I'm attempting to overwrite oauth2 security config at both the global and request level. I can get the config to overwrite at global level, but it just doesn't seem to work at request level. I've sanity checked my base spec and am confident that it is set-up correctly, defining an available security element in the request in question. However, no matter what I do, I cannot get the values to overwrite in the output collection.

I'm including my oas, the portman config and the resulting postman collection files.
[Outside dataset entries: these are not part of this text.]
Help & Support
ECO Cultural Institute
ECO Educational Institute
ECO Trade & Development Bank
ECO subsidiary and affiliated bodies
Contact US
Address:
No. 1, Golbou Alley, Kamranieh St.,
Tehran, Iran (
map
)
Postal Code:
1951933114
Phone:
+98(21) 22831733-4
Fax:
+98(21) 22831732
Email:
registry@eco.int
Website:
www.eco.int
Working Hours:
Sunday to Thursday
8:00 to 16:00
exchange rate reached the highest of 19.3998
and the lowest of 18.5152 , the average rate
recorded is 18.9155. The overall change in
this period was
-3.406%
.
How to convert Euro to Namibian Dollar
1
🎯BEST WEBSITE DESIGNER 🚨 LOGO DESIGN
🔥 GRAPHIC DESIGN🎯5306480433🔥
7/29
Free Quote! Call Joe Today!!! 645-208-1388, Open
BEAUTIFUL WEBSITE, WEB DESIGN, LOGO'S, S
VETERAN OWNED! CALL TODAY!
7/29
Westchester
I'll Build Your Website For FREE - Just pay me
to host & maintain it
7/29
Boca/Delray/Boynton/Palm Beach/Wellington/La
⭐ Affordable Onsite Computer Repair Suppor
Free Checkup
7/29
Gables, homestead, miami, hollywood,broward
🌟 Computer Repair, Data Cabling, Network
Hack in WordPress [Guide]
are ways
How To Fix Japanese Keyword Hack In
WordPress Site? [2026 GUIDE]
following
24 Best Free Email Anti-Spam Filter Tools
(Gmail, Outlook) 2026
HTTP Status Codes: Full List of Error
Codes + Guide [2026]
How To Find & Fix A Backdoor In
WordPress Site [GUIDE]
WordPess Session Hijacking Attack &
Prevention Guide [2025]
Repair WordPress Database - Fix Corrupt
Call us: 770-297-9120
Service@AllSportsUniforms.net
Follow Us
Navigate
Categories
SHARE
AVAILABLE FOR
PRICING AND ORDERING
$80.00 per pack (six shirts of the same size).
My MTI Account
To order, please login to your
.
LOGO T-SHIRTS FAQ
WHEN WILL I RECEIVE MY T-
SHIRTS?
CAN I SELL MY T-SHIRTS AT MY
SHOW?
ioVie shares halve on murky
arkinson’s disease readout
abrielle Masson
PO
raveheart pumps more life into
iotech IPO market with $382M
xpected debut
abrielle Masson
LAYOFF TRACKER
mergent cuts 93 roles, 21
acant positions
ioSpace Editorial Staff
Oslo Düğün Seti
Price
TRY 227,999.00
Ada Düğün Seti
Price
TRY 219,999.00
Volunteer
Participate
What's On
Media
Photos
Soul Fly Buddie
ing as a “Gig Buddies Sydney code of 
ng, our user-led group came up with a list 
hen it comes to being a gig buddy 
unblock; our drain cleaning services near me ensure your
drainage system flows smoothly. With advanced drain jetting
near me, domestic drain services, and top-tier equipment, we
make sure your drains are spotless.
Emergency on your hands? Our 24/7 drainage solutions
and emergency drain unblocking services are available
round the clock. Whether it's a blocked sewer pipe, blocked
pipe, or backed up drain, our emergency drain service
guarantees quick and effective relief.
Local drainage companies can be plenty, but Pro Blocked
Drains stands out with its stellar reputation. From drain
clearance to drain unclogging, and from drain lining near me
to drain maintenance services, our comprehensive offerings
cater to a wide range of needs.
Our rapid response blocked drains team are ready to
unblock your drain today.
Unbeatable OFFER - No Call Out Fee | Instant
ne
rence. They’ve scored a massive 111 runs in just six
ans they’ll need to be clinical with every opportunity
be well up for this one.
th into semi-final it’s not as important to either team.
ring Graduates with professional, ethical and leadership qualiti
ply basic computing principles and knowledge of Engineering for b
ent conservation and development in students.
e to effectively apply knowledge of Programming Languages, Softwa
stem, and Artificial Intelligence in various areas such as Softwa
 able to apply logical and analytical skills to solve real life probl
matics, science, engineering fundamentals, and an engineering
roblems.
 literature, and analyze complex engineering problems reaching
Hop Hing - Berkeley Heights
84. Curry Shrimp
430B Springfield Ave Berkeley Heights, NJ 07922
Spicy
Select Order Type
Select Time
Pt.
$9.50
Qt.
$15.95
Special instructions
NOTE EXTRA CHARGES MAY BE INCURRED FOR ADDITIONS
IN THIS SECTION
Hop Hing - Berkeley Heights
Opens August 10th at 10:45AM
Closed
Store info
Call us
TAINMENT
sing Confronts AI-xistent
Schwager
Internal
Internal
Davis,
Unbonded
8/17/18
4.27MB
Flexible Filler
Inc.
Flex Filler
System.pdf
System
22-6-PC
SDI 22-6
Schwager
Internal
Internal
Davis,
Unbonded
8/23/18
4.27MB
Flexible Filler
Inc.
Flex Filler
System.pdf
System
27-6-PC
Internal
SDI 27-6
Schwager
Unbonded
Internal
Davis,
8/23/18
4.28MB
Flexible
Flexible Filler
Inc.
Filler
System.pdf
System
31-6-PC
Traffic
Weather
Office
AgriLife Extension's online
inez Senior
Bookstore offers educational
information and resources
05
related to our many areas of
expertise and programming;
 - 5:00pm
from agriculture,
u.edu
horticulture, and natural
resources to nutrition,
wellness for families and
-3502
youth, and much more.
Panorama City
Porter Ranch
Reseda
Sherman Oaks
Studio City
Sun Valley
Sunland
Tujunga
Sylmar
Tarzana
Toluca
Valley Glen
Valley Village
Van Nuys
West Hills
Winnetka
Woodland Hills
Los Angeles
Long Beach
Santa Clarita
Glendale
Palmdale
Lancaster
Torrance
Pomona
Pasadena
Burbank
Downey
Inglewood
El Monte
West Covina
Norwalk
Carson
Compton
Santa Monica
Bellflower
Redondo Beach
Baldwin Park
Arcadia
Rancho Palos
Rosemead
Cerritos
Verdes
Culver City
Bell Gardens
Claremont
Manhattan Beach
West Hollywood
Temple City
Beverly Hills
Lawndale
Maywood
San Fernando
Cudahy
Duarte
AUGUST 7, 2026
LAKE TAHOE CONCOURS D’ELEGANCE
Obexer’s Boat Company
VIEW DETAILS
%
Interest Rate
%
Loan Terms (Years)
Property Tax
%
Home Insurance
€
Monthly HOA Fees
Using portman version 1.26.2

Appreciate any pointers.

openapi: 3.0.0

info:
  title: 'my-oas'
  version: 1.0.0

security:
  - ClientCredentials: [ ]

paths:
  /api/v1/resources:
    get:
      operationId: get.api.v1.resources.index
      responses:
        '204':
          description: The server has successfully fulfilled the request and there is no additional content to send in the response payload body.
  /api/v1/resources/show:
    get:
      operationId: get.api.v1.resources.show
      security:
        - PasswordGrant: [ ]
      responses:
        '204':
          description: The server has successfully fulfilled the request and there is no additional content to send in the response payload body.

components:
  securitySchemes:
    ClientCredentials:
      type: oauth2
      description: See https://www.oauth.com/oauth2-servers/access-tokens/client-credentials/ for request and response details.
      flows:
        clientCredentials:
          tokenUrl: oauth/token
          scopes: { }
    PasswordGrant:
      type: oauth2
      description: See https://www.oauth.com/oauth2-servers/access-tokens/password-grant/ for request and response details
      flows:
        password:
          tokenUrl: oauth/token
          scopes: { }

collection.postman.json
portman-config.json

[tomchkk]

Edit: I note that there is also this open portman issue #483 which links to this open postman issue postmanlabs/openapi-to-postman#465.

If I understand this issue correctly, it relates to importing the modified collection into postman. Manually updating the auth key in question the collection is correctly imported into Postman.

[thim81]

hi @tomchkk

Thanks for all the config files. We will use to try to reproduce the issue.
The Postman issue #483 seems to be related.
But Portman does manipulate the converted Posmtan collection, so perhaps we can find a way around the current issue.

We will try to find some time to reproduce it first and after that see how we can solve it.

[thim81]

hi @tomchkk

I did a try but I was unable to generate a proper Postman config that was accepted by Postman.
Not sure how to proceed here.

[tomchkk]

Hey @thim81 - thanks for taking a look at this.

I created the attached collection in Postman, exported it and was able to import it independently into Postman without issue. However, I haven't found a way to make this same collection using Portman.

Portman Collection Conversion Issue.postman_collection.json

[thim81]

@tomchkk

That is again very useful, I'll try to make some time in the near future to further investigate.